Report every line of the data where the string "ringed" appears.

#####

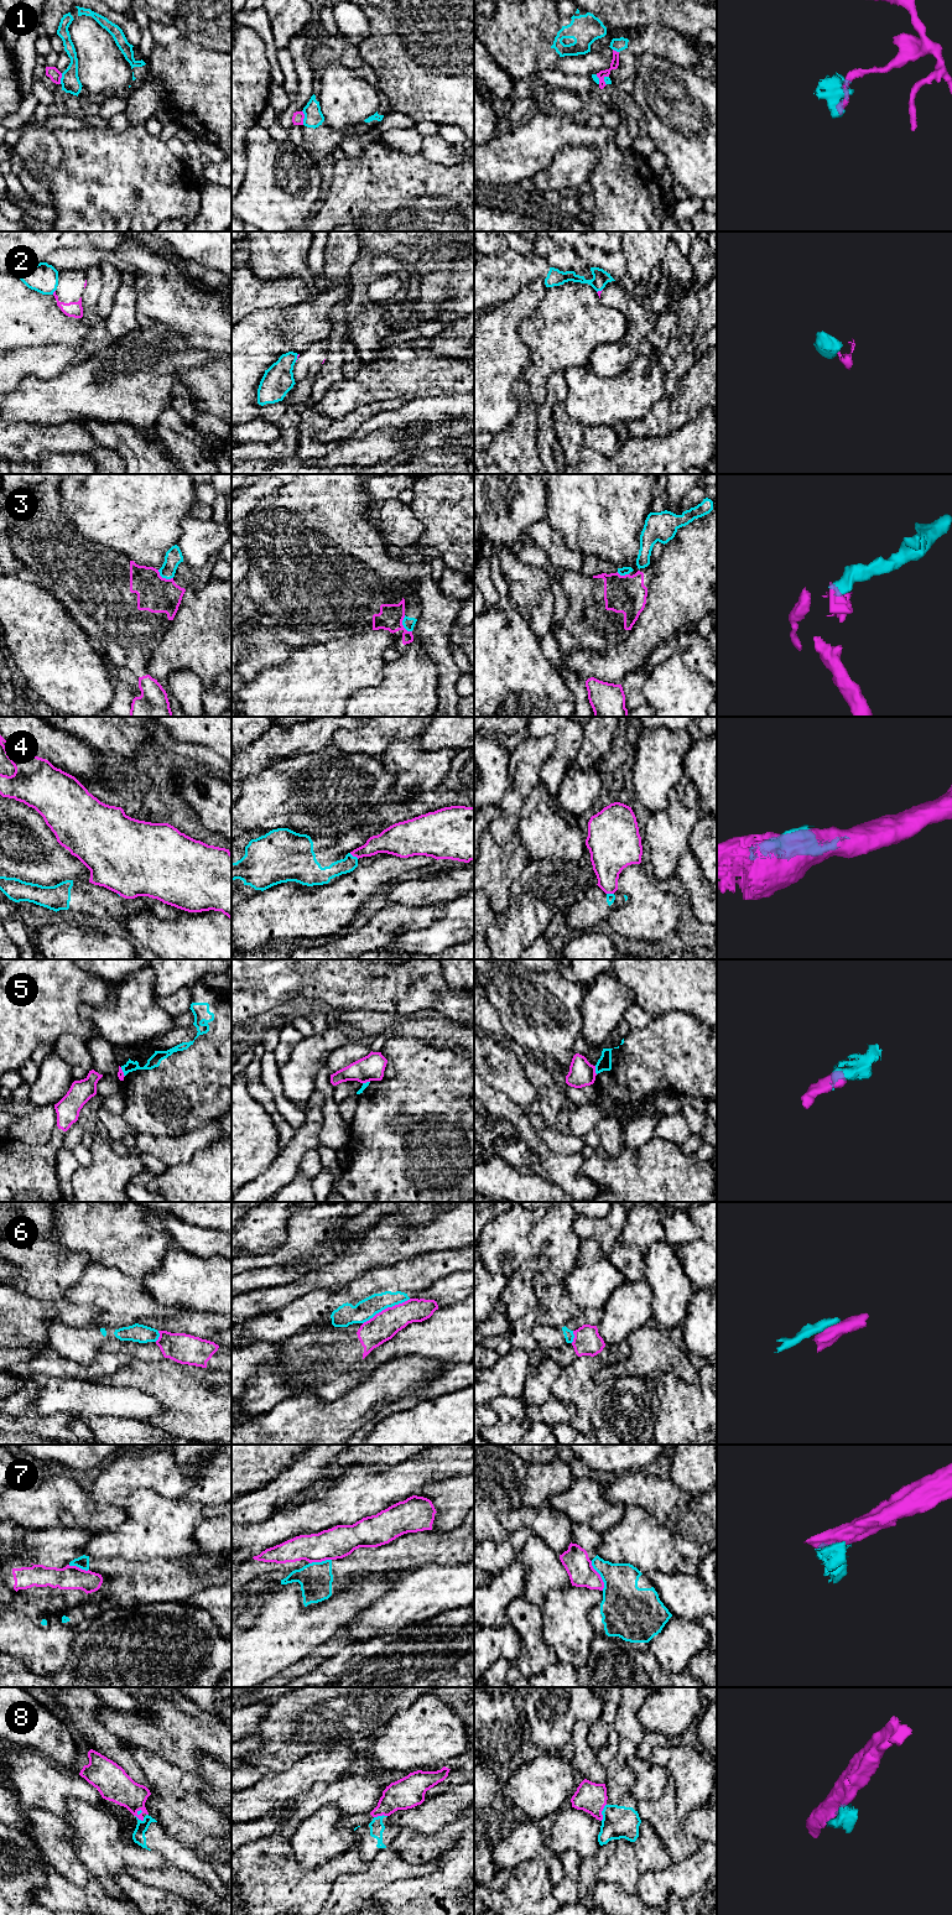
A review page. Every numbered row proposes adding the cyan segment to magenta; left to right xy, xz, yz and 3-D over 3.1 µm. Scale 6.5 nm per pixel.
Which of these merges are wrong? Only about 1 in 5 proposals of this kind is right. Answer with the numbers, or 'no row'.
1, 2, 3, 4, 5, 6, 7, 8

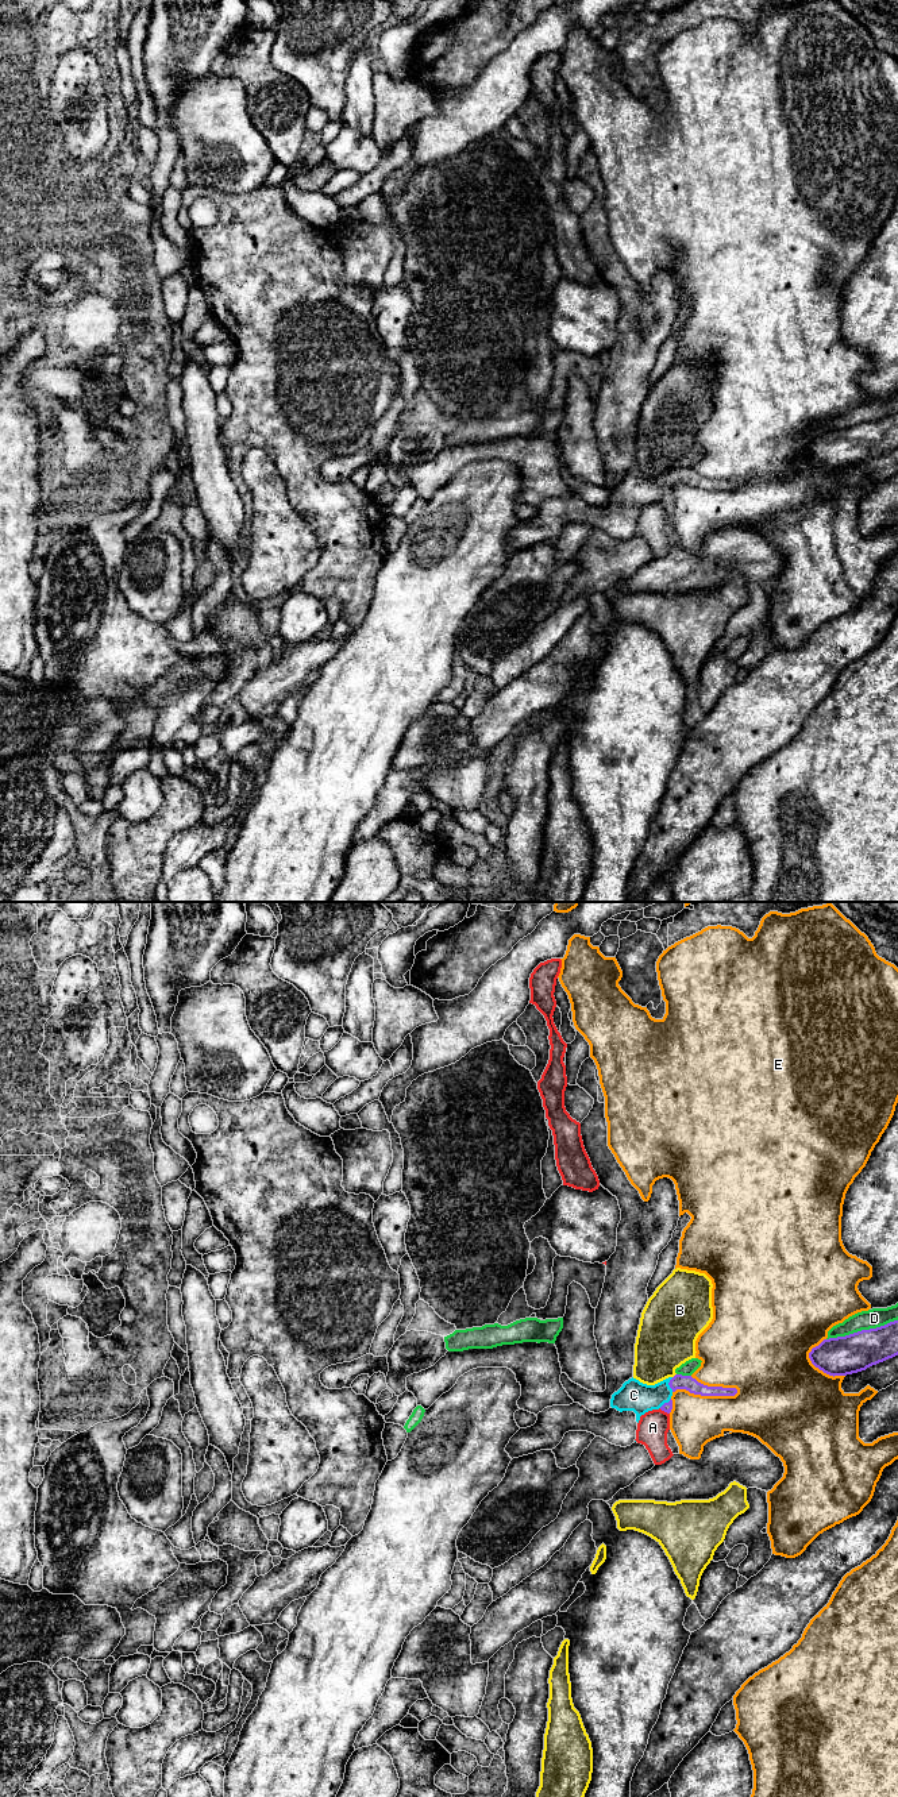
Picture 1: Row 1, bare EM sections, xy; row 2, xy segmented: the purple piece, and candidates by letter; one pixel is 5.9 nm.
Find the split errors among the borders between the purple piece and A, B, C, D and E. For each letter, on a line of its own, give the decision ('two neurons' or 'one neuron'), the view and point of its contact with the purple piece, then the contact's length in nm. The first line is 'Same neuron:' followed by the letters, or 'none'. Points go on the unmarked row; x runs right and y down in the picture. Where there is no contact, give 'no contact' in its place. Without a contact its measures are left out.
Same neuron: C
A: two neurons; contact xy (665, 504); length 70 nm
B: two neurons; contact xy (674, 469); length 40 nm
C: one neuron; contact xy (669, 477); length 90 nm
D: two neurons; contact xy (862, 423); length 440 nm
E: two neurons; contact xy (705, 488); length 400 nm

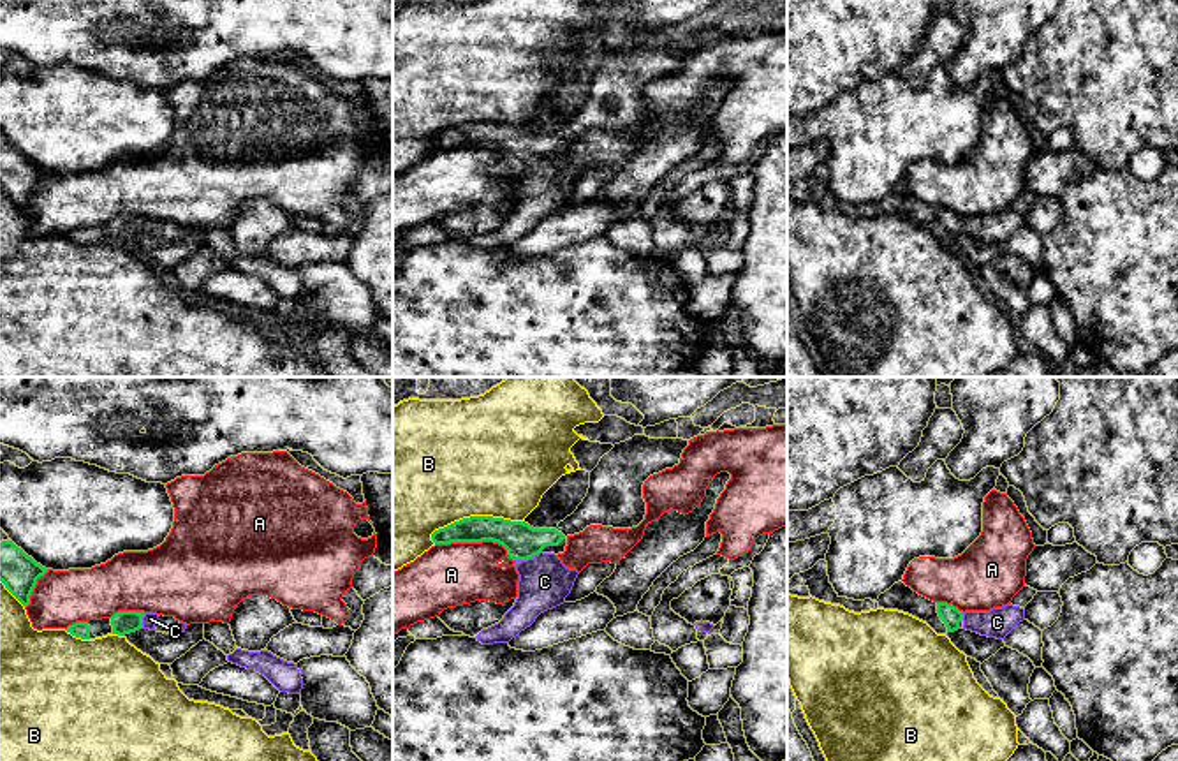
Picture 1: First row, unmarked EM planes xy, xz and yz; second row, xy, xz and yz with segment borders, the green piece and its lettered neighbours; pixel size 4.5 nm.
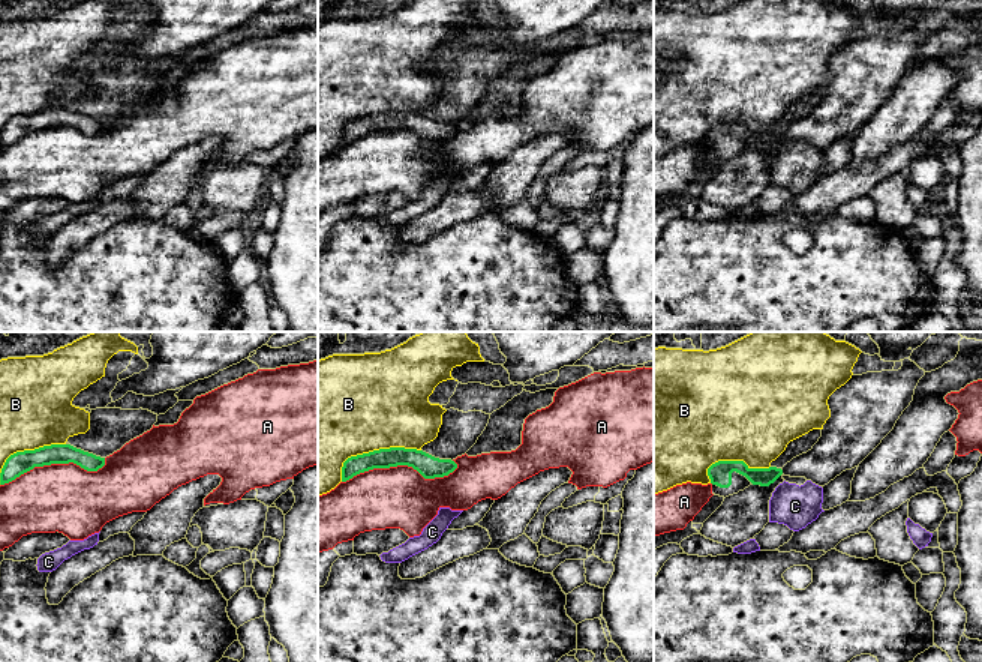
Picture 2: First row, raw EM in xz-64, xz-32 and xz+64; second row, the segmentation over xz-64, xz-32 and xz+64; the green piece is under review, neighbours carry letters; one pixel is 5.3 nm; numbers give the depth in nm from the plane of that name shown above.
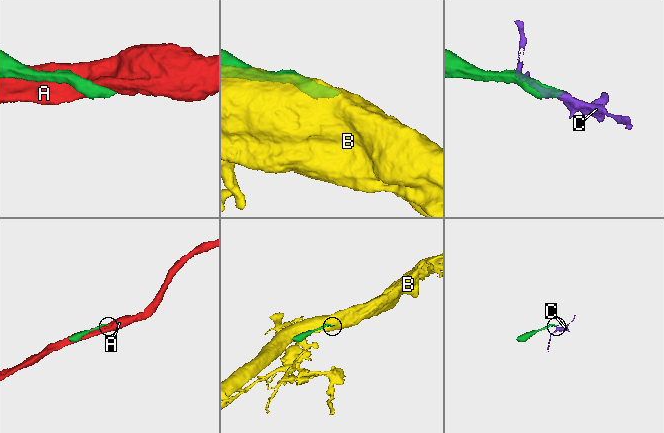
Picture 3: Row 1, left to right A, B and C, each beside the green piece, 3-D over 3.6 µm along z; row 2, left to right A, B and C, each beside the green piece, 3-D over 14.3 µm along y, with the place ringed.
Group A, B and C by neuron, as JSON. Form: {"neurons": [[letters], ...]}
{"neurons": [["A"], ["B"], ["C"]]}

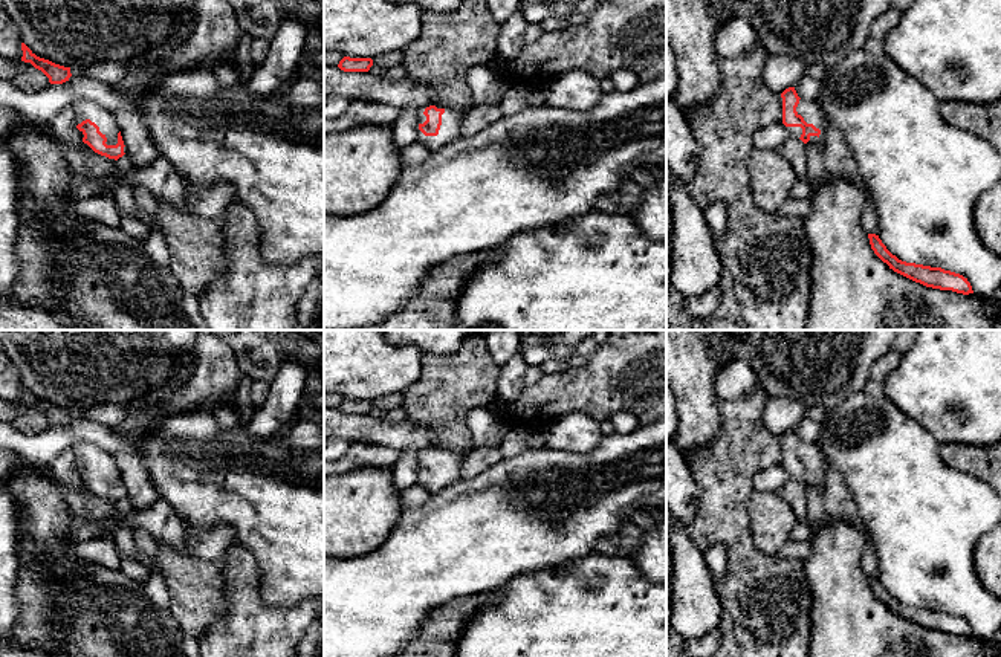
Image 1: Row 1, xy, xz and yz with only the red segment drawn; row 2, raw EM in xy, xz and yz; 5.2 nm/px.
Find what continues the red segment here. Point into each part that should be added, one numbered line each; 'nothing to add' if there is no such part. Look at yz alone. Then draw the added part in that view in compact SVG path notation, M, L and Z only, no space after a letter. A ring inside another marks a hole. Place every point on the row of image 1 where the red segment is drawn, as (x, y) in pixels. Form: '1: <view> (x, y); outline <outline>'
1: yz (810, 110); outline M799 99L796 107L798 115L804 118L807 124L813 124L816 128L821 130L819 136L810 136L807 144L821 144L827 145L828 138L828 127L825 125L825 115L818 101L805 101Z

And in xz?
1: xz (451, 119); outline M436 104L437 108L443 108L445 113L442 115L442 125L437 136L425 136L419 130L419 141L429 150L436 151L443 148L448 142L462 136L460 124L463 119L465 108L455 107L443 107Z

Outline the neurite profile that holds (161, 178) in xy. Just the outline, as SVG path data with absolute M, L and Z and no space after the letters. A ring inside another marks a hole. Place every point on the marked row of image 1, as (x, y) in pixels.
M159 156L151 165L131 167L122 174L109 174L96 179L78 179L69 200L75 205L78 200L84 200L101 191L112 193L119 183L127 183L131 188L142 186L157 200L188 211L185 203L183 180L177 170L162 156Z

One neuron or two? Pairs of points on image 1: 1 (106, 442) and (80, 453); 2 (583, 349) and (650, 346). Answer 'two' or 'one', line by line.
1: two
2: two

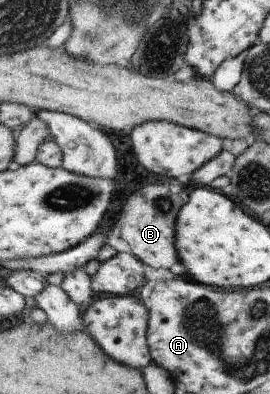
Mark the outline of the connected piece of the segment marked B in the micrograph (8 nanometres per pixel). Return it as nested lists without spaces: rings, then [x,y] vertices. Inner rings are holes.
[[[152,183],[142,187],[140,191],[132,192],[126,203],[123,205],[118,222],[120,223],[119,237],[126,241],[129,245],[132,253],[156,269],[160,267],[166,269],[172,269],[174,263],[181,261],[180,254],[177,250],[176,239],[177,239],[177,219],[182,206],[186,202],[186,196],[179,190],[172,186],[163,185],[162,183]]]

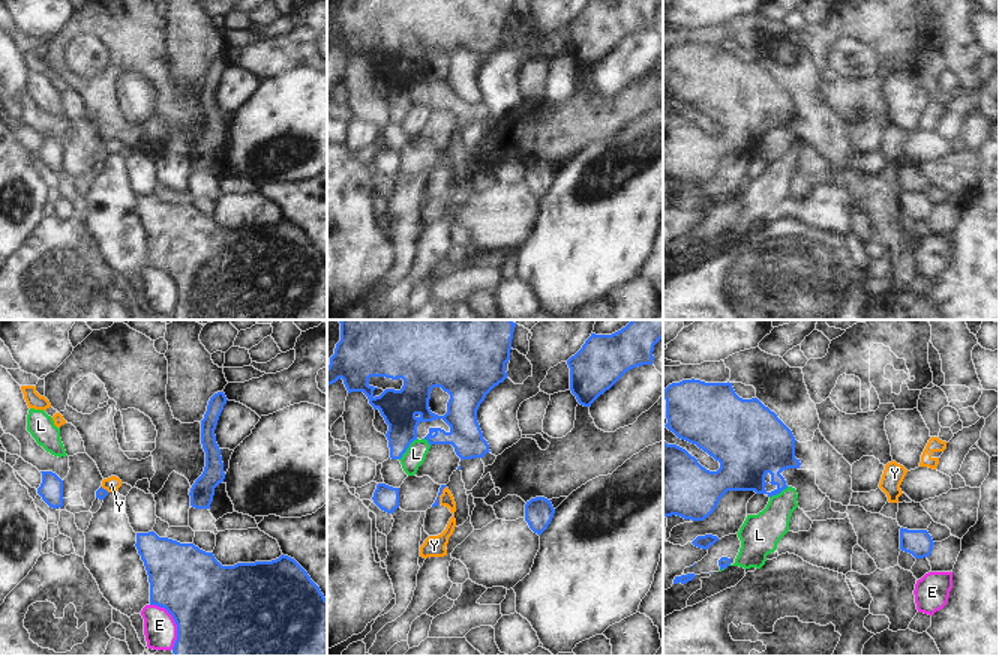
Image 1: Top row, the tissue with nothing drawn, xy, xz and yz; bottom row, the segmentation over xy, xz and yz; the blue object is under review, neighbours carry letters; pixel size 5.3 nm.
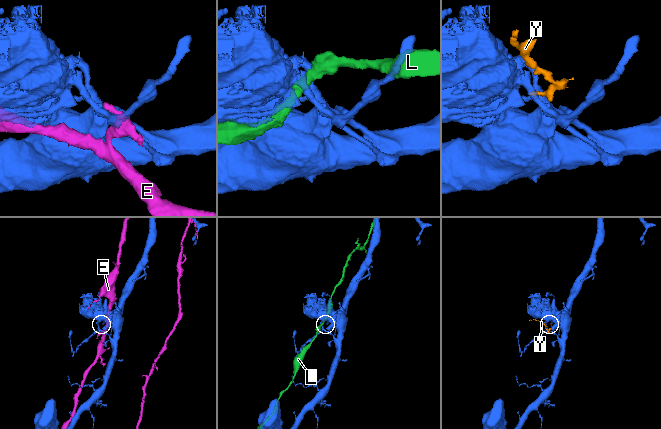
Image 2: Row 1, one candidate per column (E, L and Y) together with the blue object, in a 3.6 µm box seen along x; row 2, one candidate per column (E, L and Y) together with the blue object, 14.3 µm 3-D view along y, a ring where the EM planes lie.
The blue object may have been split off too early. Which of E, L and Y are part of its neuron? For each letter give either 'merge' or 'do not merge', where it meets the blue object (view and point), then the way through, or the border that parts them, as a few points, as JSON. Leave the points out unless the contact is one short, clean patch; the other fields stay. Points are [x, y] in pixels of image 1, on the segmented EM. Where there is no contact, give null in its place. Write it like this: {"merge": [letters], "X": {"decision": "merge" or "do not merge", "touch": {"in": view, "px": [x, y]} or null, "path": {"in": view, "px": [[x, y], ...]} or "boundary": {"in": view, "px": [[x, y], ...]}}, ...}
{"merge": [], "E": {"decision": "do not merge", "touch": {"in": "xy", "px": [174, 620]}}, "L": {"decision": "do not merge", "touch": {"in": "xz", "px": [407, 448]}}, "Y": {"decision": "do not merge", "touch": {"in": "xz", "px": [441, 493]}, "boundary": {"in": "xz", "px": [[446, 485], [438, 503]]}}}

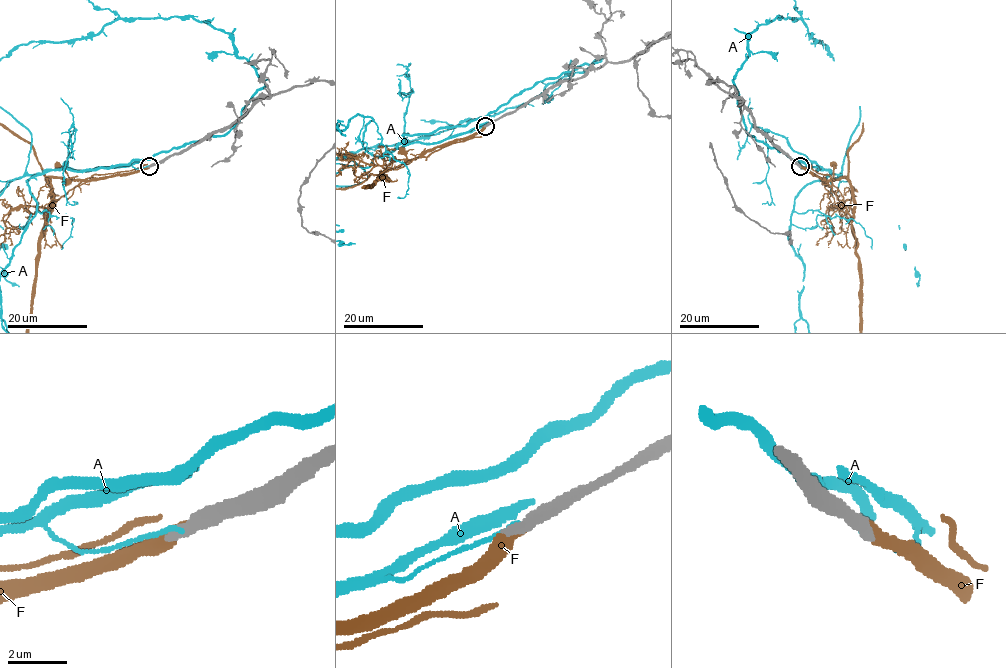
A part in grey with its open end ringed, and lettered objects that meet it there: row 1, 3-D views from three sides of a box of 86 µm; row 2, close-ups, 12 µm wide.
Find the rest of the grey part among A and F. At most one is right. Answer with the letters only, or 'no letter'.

#####

▶ [Reply to the task]:
Picture 3: Row 1, left to right A, B and C, each beside the green piece, 3-D over 3.6 µm along z; row 2, left to right A, B and C, each beside the green piece, 3-D over 14.3 µm along y, with the place ringed.
A part in grey with its open end ringed, and lettered objects that meet it there: row 1, 3-D views from three sides of a box of 86 µm; row 2, close-ups, 12 µm wide.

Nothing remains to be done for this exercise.